If you don’t have an HSA-eligible health plan but do have access to a flexible spending account (FSA) with your employer, it can be worth considering. Like an HSA, an FSA allows you to set aside money before it is taxed to pay for health care costs. Any withdrawals you make are also tax-free, if you use them to cover qualified medical expenses.
It’s important to note that any money you save in an FSA typically has to be used in the same year as the contribution. So when the new benefit year begins, you might have to forfeit any funds that remain in the account from the previous year. Check to see if your employer offers a grace period.

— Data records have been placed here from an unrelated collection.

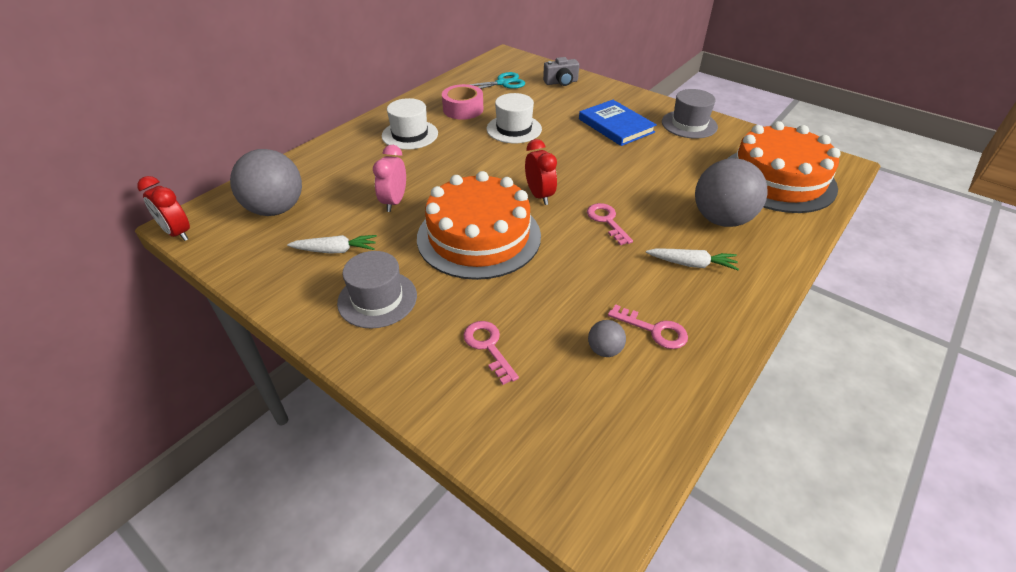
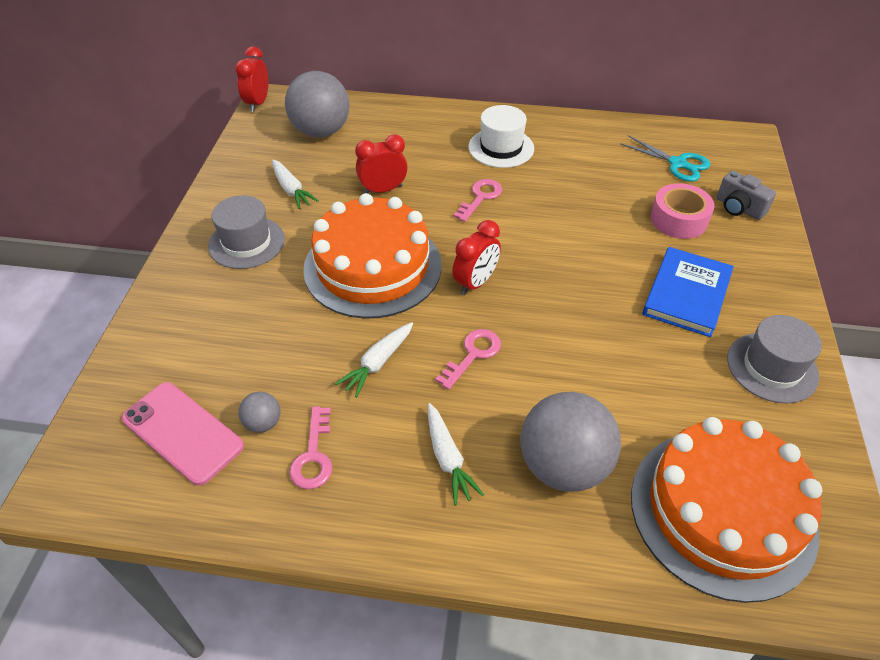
camera: 60 degrees right, 5 degrees up
(394, 202) = (383, 190): pink clock -> red clock
(463, 109) = (587, 160): pink tape -> pink tape (678, 219)
(488, 347) = (225, 336): pink key -> pink key (480, 197)
(514, 129) = (587, 212): white hat -> none
(583, 267) = (378, 363): none -> white carrot
(584, 407) = (182, 432): none -> pink phone

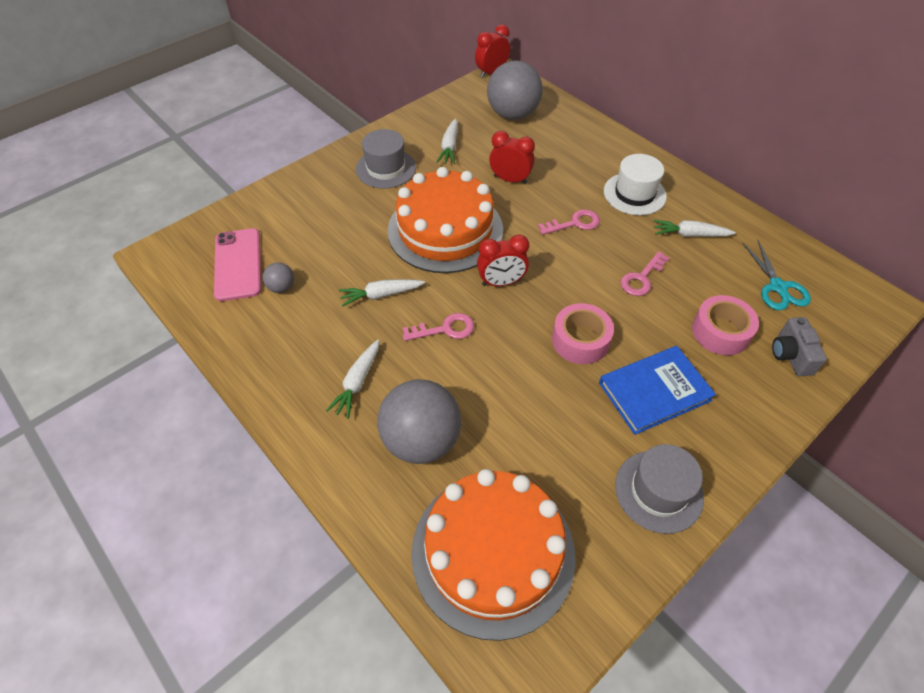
camera: 40 degrees right, 5 degrees up
(313, 456) = (287, 325): pink key -> pink key (642, 278)
(577, 158) = (690, 235): none -> white carrot
(591, 290) = (580, 340): none -> pink tape

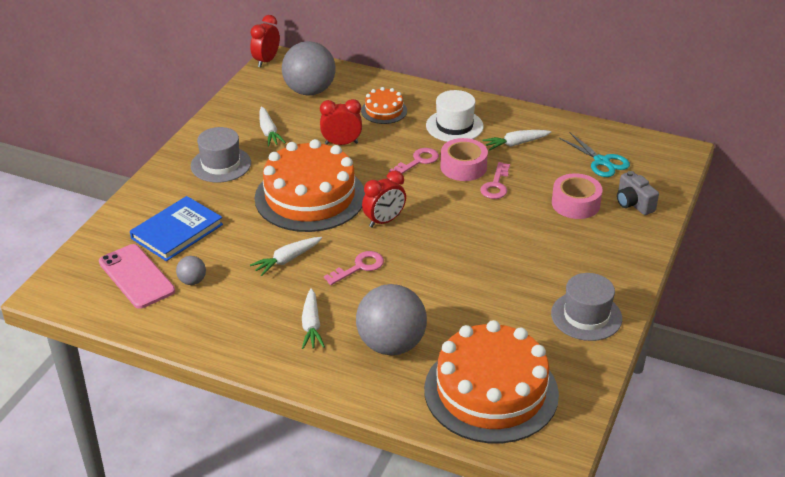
camera: 25 degrees left, 15 degrees down
(572, 156) = (384, 111): none -> orange cake
(580, 340) = (473, 241): pink tape -> pink tape (463, 167)
(654, 391) = (548, 257): blue book -> blue book (177, 231)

10. Have a family money meeting
You can get everyone in your family involved in planning for the short- and long-term future by conducting family money meetings.
Family money conversations typically run the gamut from long-term financial planning to charitable giving to creating a family legacy. When children are old enough, these conversations also can cover how your and your spouse’s assets will be divided upon your death.
These might seem like uncomfortable conversations at first, but adding transparency and openness to your money situation will make life transitions easier for your children later on. This transparency also can help you preserve your family’s wealth.
Often, family meetings are informal meetings with immediate family members that last one or two hours. In some cases, family meetings last two or three days and involve several generations, with a financial advisor or someone else facilitating the meetings. We can facilitate these meetings for you.